WHAT TO PRODUCE — Please repeat all of the listing exactly.

---------------

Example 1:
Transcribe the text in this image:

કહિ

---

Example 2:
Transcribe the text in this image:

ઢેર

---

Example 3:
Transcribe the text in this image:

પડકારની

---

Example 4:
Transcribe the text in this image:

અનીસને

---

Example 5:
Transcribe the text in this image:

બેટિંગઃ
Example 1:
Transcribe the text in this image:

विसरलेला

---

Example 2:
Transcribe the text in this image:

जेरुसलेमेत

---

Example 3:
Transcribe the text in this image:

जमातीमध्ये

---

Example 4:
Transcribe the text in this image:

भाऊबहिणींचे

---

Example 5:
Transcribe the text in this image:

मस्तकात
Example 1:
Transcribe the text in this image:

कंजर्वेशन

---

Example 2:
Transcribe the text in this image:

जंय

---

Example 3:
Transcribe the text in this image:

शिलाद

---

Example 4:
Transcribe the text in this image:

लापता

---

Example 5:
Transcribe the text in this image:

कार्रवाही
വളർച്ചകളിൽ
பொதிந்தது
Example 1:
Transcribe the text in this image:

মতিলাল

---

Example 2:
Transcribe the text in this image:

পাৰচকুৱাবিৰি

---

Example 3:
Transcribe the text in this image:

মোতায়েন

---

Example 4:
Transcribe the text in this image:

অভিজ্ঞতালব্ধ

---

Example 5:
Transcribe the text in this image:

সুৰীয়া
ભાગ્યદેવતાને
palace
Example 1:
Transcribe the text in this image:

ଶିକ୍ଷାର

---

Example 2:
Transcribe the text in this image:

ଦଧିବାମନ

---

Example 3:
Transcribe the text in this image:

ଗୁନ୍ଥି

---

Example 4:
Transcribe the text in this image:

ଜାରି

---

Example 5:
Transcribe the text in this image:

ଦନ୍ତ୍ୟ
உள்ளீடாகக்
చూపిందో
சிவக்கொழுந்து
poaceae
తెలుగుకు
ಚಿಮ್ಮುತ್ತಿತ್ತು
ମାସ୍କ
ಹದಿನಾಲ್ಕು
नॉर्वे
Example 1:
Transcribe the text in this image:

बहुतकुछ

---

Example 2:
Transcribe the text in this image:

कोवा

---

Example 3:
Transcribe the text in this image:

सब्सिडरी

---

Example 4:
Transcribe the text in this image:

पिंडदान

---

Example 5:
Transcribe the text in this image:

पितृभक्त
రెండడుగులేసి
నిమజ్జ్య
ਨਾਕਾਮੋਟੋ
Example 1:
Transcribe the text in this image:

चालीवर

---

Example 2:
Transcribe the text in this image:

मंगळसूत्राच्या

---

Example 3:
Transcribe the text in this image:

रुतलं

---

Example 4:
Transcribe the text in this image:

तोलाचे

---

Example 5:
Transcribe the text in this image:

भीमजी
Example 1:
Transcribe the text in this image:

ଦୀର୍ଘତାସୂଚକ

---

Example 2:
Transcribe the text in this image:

---------------

COMPLETED TASK —
Example 1:
Transcribe the text in this image:

કહિ

---

Example 2:
Transcribe the text in this image:

ઢેર

---

Example 3:
Transcribe the text in this image:

પડકારની

---

Example 4:
Transcribe the text in this image:

અનીસને

---

Example 5:
Transcribe the text in this image:

બેટિંગઃ
Example 1:
Transcribe the text in this image:

विसरलेला

---

Example 2:
Transcribe the text in this image:

जेरुसलेमेत

---

Example 3:
Transcribe the text in this image:

जमातीमध्ये

---

Example 4:
Transcribe the text in this image:

भाऊबहिणींचे

---

Example 5:
Transcribe the text in this image:

मस्तकात
Example 1:
Transcribe the text in this image:

कंजर्वेशन

---

Example 2:
Transcribe the text in this image:

जंय

---

Example 3:
Transcribe the text in this image:

शिलाद

---

Example 4:
Transcribe the text in this image:

लापता

---

Example 5:
Transcribe the text in this image:

कार्रवाही
വളർച്ചകളിൽ
பொதிந்தது
Example 1:
Transcribe the text in this image:

মতিলাল

---

Example 2:
Transcribe the text in this image:

পাৰচকুৱাবিৰি

---

Example 3:
Transcribe the text in this image:

মোতায়েন

---

Example 4:
Transcribe the text in this image:

অভিজ্ঞতালব্ধ

---

Example 5:
Transcribe the text in this image:

সুৰীয়া
ભાગ્યદેવતાને
palace
Example 1:
Transcribe the text in this image:

ଶିକ୍ଷାର

---

Example 2:
Transcribe the text in this image:

ଦଧିବାମନ

---

Example 3:
Transcribe the text in this image:

ଗୁନ୍ଥି

---

Example 4:
Transcribe the text in this image:

ଜାରି

---

Example 5:
Transcribe the text in this image:

ଦନ୍ତ୍ୟ
உள்ளீடாகக்
చూపిందో
சிவக்கொழுந்து
poaceae
తెలుగుకు
ಚಿಮ್ಮುತ್ತಿತ್ತು
ମାସ୍କ
ಹದಿನಾಲ್ಕು
नॉर्वे
Example 1:
Transcribe the text in this image:

बहुतकुछ

---

Example 2:
Transcribe the text in this image:

कोवा

---

Example 3:
Transcribe the text in this image:

सब्सिडरी

---

Example 4:
Transcribe the text in this image:

पिंडदान

---

Example 5:
Transcribe the text in this image:

पितृभक्त
రెండడుగులేసి
నిమజ్జ్య
ਨਾਕਾਮੋਟੋ
Example 1:
Transcribe the text in this image:

चालीवर

---

Example 2:
Transcribe the text in this image:

मंगळसूत्राच्या

---

Example 3:
Transcribe the text in this image:

रुतलं

---

Example 4:
Transcribe the text in this image:

तोलाचे

---

Example 5:
Transcribe the text in this image:

भीमजी
Example 1:
Transcribe the text in this image:

ଦୀର୍ଘତାସୂଚକ

---

Example 2:
Transcribe the text in this image:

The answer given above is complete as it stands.